Pandora Stops Using Mined Diamonds over Human Rights Concerns

Pandora A/S announced Tuesday that they will no longer be using mined diamonds amid ethical concerns. 

The company, who produces the largest amount of jewelry in the world, will now use diamonds made in laboratories, after it said last year that it will stop using newly mined gold and silver. 

Pandora, based in Copenhagen, said Tuesday that their first lab-made collection will be released in the U.K. before moving to other markets in 2022. 

Alexander Lacik, Pandora’s CEO, said, “For millennials in particular, the awareness of what a lab-created diamond is, is specifically higher than with the older generation, so it’s a matter of education as well. They are more concerned about sustainability aspects.” 

Pandora’s lab-made diamonds are grown from carbon with over 60% renewable energy on average, a number that is set to rise to 100% next year. 

The Danish company’s decision to stop relying on mined gold and silver last year means its entire production will only use recycled precious metals by 2025, part of a plan to make operations carbon neutral within four years. 

Among ethical and sustainable concerns, Pandora also mentioned price as a consideration behind its decision.
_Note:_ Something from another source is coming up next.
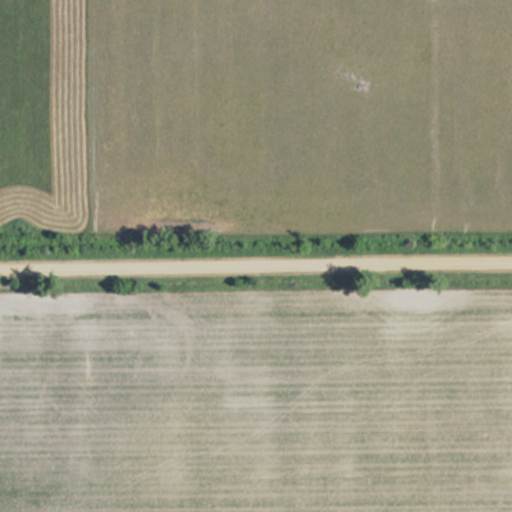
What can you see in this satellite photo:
road: (255, 268)
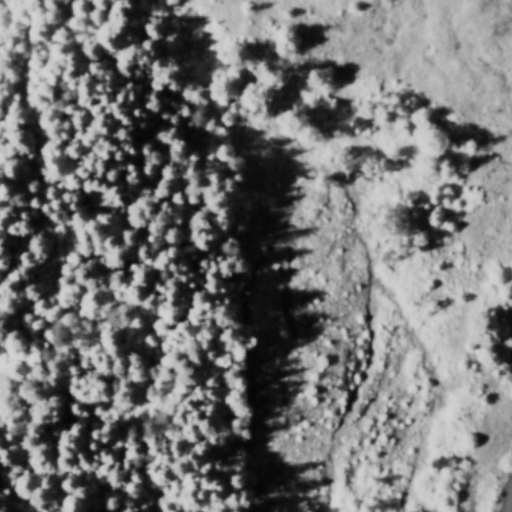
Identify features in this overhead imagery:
road: (510, 503)
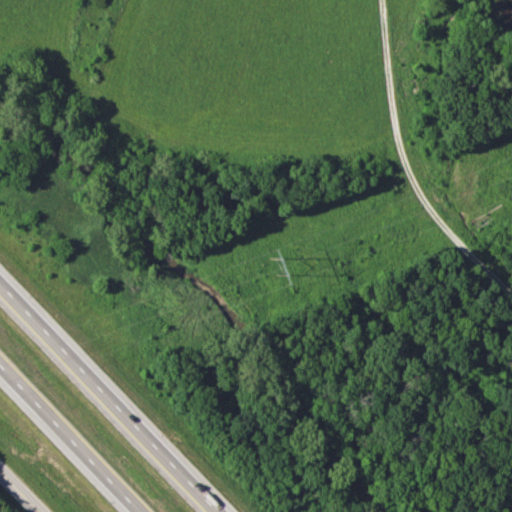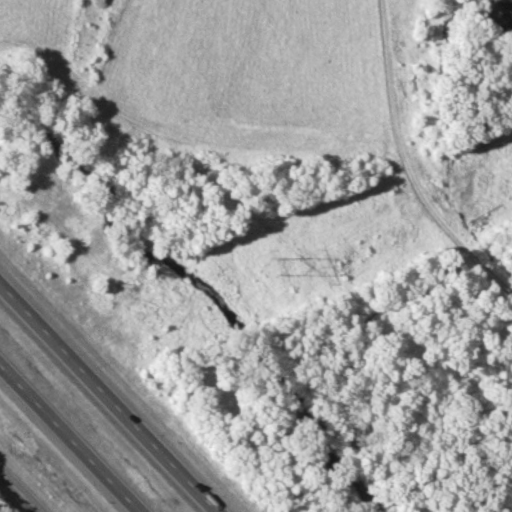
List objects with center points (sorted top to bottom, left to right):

Lab-made diamonds cost about a third of mined ones, meaning the switch will make diamond jewelry more affordable to more customers, it said. 

“We have done a lot of research across the globe to ensure that this proposition can actually land with our existing customer base,” Lacik said. “They really love the fact that we make diamonds accessible to them.” 

Pandora assured customers that lab-made stones will have the same physical characteristics as mined stones. The new collection will include rings, bagels, necklaces and earrings. 

The company’s focus on sustainable methods has coincided with significant growth in its market value. Last year, shareholders saw the value of their investment rise more than threefold. This week, Pandora raised its profit guidance to reflect faster-than-expected sales growth. 

Shares in the company grew to 7%, and trade 5.6% higher as of 12:30 p.m. CEST.